Nativo do continente asiático, com origem principal na Índia, o cervo-axis, também chamado de chital, chegou ao Pantanal de Mato Grosso do Sul. O avistamento da espécie invasora foi registrado em janeiro de 2026 e já preocupa pesquisadores, que consideram a aparição uma ameaça ao bioma.
As informações foram divulgadas pelo portal O Eco, especialista em jornalismo ambiental. De acordo com a apuração, o cervídeo invasor foi visto na região no Pantanal do Nabileque, entre a fronteira do Brasil com o Paraguai e a Bolívia, em uma fazenda localizada a cerca de 100 quilômetros ao sul da cidade de Corumbá.
O registro foi documentado por um funcionário da propriedade. Em relato, ele afirmou que o cervo-axis atacou touros e foi perseguido por cães. Além disso, o trabalhador declarou que a aparição do animal, nunca visto na região, foi uma surpresa para todos.
Como cervo da Índia chegou ao Pantanal?
O fato da área, caracterizada como “chaco úmido”, ser de difícil acesso leva especialistas a acreditarem ser improvável que o cervo invasor tenha sido levado até o local ou escapado de algum cativeiro próximo.
“Tudo indica uma dispersão ativa deste indivíduo. Não está claro se há ocorrência desta espécie invasora na região do Chaco no Paraguai, mas vale ressaltar que o país, até recentemente, não possuía legislação restringindo a posse, transporte e manejo de espécies exóticas”, diz o artigo publicado pelo portal O Eco.
Os pesquisadores destacam a preocupação com a entrada do cervo no Pantanal por ser mais uma espécie exótica e, neste caso, um mamífero de grande porte, que pode ultrapassar os 100 kg de massa corporal, impondo riscos a espécies nativas.
“O Pantanal abriga as maiores populações de duas espécies de cervos: o cervo-do-pantanal (Blastocerus dichotomus), ameaçado de extinção na escala global e nacional, e o veado-campeiro (Ozotoceros bezoarticus leucogaster).

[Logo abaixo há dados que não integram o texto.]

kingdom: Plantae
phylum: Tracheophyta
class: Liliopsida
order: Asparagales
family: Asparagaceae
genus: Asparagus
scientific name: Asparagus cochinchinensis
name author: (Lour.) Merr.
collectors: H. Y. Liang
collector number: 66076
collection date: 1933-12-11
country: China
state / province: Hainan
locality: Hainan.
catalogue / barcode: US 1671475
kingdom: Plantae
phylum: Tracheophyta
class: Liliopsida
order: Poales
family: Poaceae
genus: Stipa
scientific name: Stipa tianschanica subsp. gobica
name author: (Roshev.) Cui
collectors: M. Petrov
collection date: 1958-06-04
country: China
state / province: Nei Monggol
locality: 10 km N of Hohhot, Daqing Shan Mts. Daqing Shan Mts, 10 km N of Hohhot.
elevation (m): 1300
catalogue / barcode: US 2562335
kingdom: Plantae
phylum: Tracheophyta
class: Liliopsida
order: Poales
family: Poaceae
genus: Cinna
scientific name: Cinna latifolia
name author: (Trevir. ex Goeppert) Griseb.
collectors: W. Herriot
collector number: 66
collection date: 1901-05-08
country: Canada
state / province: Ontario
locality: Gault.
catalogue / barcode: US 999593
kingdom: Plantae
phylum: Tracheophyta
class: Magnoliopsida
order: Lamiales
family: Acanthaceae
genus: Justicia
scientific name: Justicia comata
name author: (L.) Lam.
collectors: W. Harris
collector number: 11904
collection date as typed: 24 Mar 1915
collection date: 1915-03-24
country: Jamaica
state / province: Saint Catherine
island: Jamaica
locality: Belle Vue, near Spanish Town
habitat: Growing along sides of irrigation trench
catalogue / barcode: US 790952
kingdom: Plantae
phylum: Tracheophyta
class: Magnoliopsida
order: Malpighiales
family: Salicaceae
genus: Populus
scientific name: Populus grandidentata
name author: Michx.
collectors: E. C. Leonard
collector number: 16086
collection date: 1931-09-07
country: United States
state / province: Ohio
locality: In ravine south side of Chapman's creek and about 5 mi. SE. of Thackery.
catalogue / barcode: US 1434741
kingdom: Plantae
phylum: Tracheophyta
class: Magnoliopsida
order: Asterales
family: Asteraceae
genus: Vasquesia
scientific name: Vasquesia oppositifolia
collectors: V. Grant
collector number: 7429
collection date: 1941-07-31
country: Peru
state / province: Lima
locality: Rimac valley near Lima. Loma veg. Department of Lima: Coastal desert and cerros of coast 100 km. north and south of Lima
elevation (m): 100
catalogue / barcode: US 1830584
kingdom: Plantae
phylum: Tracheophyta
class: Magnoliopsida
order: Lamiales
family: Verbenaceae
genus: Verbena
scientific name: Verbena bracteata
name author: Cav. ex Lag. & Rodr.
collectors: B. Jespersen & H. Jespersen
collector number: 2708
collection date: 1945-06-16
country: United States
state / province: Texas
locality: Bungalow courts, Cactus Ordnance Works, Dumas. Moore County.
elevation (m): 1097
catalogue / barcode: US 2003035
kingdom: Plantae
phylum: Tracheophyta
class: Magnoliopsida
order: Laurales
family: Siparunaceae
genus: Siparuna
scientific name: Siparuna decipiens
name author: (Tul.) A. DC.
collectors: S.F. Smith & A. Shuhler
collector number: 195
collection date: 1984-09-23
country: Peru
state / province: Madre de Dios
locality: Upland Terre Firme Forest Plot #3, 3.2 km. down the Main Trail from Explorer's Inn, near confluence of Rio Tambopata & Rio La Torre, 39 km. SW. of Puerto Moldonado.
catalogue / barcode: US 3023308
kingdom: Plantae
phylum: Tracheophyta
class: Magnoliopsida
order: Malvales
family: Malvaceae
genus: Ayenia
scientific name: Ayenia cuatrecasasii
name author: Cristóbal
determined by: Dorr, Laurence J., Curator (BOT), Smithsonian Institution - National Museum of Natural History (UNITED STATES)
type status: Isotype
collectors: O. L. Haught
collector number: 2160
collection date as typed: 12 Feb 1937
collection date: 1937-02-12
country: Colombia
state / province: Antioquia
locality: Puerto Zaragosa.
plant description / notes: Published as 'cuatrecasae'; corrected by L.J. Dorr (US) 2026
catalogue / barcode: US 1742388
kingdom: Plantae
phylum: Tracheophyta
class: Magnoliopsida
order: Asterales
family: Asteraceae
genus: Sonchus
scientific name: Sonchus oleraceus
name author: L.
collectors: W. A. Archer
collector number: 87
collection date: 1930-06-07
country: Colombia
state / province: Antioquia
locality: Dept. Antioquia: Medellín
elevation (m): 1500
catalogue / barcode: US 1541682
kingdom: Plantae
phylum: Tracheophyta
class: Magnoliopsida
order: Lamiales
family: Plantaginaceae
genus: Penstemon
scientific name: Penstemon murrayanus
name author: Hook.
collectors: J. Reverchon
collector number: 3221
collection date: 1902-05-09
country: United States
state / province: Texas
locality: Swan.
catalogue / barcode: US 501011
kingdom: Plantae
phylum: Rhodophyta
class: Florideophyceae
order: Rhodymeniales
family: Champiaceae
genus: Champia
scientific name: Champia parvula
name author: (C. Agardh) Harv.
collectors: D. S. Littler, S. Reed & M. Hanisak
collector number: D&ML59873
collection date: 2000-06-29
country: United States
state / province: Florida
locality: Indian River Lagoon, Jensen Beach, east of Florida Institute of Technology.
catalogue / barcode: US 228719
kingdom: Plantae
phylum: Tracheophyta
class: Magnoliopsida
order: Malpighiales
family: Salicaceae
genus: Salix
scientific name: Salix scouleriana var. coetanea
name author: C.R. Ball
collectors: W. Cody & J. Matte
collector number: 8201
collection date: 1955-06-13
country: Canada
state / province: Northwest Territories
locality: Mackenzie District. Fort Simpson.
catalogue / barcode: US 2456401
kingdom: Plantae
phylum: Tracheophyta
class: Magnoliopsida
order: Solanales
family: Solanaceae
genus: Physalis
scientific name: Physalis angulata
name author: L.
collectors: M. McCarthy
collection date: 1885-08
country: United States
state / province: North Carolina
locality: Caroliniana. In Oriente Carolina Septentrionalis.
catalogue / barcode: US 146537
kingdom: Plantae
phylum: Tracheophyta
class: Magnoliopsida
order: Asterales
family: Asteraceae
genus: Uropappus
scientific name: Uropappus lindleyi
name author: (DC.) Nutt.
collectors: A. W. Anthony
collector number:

Além destas, o bioma também abriga populações vigorosas de veado-catingueiro (Subulo gouazoubira) e veado-mateiro (Mazama rufa)”, frisa O Eco.

Cervo asiático está se espalhando pelo Brasil
De acordo com o jornal, o chital foi introduzido na América do Sul em uma fazenda de caça do Uruguai, no início do século 20. Desde então, passou a invadir vastas áreas, até chegar ao Brasil pelo Sul do país, sendo o primeiro registro datado de 2009, no Rio Grande do Sul.
Apesar de a primeira invasão ter sido documentada há mais de uma década, o Brasil ainda não conta com uma ação de controle da espécie, a qual poderia evitar que intercorrências semelhantes às provocadas por javalis e cruzamentos híbridos ocorram.
Por conta disso, a presença da espécie asiática, não só em Mato Grosso do Sul, mas em outras áreas do Brasil, pode resultar em prejuízos econômicos e sanitários aos biomas locais — ainda que o chital não tenha atingido a mesma escala demográfica e geográfica que os javalis.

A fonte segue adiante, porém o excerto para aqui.